» WORK REQUEST: Copy the lines below word for word, from the very first one down to the line containing "## 📊 Local SEO Implementation", including both ends.

........

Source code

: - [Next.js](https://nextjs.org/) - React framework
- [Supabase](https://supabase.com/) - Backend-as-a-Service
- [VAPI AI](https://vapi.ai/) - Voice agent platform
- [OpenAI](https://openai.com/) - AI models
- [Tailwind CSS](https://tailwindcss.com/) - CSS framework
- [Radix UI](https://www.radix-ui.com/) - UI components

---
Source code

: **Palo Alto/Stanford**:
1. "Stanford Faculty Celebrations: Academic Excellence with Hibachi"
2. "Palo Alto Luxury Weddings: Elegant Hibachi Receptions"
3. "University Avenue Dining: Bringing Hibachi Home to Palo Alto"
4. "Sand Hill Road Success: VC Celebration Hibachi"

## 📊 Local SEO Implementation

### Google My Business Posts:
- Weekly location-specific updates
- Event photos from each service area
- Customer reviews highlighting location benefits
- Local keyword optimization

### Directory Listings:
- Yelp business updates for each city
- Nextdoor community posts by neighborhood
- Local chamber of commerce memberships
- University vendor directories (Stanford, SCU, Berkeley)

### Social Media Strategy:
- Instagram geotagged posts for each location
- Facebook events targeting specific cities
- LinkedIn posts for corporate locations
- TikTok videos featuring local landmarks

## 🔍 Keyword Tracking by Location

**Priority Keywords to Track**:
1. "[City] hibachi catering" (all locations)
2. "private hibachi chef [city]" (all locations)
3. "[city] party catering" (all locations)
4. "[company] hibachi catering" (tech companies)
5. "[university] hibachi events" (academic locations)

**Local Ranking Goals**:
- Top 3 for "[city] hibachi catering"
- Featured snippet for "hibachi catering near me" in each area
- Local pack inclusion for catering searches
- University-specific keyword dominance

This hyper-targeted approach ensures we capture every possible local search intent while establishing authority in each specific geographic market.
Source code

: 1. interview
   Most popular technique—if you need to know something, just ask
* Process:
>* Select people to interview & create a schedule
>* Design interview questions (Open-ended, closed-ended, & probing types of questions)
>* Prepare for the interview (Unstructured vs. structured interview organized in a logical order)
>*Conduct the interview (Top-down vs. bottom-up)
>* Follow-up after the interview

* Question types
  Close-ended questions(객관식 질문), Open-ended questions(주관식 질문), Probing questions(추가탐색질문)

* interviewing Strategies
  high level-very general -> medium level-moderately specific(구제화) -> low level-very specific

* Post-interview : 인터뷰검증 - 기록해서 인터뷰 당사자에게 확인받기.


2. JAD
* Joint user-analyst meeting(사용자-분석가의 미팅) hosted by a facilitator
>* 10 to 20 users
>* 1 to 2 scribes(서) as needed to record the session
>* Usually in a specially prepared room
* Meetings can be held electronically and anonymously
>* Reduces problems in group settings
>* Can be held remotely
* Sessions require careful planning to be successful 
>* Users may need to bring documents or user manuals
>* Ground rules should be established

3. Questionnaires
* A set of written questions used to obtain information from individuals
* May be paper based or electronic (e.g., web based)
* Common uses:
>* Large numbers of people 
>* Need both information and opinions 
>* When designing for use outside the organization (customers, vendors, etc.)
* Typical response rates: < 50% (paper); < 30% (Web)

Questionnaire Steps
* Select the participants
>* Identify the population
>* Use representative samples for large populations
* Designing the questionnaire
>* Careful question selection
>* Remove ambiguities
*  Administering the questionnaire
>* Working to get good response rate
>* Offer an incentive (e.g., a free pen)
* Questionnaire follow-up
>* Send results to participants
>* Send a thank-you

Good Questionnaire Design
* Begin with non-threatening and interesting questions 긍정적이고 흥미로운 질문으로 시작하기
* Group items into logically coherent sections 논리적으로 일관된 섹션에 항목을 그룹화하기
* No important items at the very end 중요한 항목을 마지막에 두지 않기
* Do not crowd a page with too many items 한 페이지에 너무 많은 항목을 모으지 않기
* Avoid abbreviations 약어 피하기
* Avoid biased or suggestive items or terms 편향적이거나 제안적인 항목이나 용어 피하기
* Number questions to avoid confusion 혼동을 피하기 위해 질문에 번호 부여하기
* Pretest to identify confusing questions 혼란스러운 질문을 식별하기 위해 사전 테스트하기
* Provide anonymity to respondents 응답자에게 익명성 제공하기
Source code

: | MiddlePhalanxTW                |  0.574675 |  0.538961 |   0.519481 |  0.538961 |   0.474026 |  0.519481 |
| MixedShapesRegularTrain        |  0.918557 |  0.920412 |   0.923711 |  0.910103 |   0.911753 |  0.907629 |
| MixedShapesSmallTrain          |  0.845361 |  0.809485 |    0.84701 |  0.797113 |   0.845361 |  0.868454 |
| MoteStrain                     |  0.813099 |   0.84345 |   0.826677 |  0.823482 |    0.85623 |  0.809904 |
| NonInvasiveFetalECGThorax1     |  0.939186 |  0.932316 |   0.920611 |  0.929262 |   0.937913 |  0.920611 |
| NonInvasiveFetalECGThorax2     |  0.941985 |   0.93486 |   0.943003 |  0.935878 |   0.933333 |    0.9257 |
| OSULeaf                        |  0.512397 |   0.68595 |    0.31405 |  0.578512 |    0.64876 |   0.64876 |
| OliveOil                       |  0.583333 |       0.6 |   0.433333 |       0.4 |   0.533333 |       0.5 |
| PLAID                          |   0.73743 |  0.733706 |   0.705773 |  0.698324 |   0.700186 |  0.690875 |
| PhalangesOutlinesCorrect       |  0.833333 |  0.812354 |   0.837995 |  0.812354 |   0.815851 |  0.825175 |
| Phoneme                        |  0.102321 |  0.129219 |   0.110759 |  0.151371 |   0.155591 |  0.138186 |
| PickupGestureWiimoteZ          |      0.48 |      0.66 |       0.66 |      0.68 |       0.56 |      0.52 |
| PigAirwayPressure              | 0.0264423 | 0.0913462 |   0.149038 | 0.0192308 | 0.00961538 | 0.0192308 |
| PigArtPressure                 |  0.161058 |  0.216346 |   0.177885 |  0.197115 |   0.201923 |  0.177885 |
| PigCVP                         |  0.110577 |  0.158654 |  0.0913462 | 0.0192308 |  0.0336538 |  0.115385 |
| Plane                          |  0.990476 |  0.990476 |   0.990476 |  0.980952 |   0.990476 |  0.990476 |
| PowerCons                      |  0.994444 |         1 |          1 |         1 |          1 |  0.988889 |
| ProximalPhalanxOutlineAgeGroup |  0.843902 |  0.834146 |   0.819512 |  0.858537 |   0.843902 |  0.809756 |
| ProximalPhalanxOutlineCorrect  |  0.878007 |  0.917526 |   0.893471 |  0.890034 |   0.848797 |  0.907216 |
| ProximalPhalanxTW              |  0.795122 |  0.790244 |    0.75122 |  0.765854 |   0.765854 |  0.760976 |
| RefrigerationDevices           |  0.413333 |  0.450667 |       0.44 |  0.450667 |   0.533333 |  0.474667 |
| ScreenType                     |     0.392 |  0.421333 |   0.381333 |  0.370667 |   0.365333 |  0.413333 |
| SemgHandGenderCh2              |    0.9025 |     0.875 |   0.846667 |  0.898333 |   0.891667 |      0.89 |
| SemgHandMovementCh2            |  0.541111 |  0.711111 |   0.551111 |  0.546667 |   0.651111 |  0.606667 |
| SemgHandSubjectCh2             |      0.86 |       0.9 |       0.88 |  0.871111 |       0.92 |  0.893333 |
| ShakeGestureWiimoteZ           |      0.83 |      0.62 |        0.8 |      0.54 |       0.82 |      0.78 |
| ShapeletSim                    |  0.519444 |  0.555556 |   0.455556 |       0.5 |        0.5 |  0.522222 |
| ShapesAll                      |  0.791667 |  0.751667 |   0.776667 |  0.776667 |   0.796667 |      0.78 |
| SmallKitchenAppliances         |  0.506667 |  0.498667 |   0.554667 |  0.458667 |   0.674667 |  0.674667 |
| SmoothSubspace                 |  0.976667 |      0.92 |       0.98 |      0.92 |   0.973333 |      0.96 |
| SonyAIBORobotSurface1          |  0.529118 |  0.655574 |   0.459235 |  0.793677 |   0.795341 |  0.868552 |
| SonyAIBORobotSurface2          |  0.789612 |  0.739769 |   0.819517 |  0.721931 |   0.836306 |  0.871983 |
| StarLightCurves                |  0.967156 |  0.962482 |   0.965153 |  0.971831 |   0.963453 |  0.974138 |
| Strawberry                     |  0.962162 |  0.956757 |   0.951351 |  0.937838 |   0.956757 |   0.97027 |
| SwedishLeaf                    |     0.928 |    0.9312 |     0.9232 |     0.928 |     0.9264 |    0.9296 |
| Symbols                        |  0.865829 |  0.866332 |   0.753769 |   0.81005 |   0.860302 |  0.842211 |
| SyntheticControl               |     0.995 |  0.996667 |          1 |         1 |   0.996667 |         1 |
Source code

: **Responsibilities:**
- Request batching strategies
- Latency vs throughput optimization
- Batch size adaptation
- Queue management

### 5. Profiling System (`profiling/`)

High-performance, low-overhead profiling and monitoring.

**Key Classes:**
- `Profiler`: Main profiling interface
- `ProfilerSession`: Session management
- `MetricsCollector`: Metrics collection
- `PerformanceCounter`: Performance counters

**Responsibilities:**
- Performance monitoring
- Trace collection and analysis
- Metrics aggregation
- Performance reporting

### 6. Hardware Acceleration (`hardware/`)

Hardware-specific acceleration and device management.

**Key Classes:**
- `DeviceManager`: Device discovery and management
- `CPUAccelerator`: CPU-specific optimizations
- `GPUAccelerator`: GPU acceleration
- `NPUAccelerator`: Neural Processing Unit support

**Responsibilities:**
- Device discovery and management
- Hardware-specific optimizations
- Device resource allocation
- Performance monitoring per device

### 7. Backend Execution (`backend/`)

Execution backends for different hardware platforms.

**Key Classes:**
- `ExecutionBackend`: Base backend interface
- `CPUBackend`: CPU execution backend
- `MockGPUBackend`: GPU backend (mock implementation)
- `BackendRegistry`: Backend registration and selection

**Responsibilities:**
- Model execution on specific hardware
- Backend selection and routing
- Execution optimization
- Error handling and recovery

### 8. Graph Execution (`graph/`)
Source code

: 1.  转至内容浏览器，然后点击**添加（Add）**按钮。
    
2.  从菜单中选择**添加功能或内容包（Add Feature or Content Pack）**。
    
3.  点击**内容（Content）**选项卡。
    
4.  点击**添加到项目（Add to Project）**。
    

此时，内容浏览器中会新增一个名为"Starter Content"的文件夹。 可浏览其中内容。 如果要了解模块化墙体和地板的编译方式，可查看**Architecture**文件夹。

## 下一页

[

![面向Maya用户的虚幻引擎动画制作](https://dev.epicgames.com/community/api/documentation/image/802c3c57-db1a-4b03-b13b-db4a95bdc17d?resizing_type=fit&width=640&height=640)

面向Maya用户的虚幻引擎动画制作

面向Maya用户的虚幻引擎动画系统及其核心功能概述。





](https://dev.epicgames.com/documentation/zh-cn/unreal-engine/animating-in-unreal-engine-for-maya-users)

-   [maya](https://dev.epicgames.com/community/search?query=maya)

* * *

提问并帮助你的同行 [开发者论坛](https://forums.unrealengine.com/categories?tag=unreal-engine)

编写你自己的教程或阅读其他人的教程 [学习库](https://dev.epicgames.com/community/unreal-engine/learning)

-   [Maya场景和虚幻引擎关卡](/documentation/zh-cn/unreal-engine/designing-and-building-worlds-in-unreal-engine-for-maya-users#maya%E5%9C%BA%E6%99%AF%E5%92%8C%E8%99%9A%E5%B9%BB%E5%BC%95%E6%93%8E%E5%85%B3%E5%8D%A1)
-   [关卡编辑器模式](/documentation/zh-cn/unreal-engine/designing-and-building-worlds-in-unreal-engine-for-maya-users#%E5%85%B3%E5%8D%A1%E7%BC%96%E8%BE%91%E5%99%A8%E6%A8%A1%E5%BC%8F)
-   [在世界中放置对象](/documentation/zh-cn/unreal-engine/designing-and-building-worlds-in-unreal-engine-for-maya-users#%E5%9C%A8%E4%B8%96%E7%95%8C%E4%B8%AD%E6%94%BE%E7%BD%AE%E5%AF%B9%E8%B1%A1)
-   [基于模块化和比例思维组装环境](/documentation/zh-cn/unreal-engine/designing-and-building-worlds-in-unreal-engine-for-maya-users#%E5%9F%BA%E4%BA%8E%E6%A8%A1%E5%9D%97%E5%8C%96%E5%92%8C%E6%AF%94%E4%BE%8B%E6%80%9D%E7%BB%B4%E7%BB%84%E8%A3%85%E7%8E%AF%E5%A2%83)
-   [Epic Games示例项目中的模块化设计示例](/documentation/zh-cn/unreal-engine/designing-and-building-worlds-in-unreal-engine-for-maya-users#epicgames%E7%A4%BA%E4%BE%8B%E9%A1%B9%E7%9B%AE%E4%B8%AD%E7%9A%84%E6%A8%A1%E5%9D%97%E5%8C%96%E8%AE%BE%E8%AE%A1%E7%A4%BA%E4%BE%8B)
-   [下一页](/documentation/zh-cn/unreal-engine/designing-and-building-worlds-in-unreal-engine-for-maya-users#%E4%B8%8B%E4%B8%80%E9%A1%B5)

........

» RESULT:
Source code

: - [Next.js](https://nextjs.org/) - React framework
- [Supabase](https://supabase.com/) - Backend-as-a-Service
- [VAPI AI](https://vapi.ai/) - Voice agent platform
- [OpenAI](https://openai.com/) - AI models
- [Tailwind CSS](https://tailwindcss.com/) - CSS framework
- [Radix UI](https://www.radix-ui.com/) - UI components

---
Source code

: **Palo Alto/Stanford**:
1. "Stanford Faculty Celebrations: Academic Excellence with Hibachi"
2. "Palo Alto Luxury Weddings: Elegant Hibachi Receptions"
3. "University Avenue Dining: Bringing Hibachi Home to Palo Alto"
4. "Sand Hill Road Success: VC Celebration Hibachi"

## 📊 Local SEO Implementation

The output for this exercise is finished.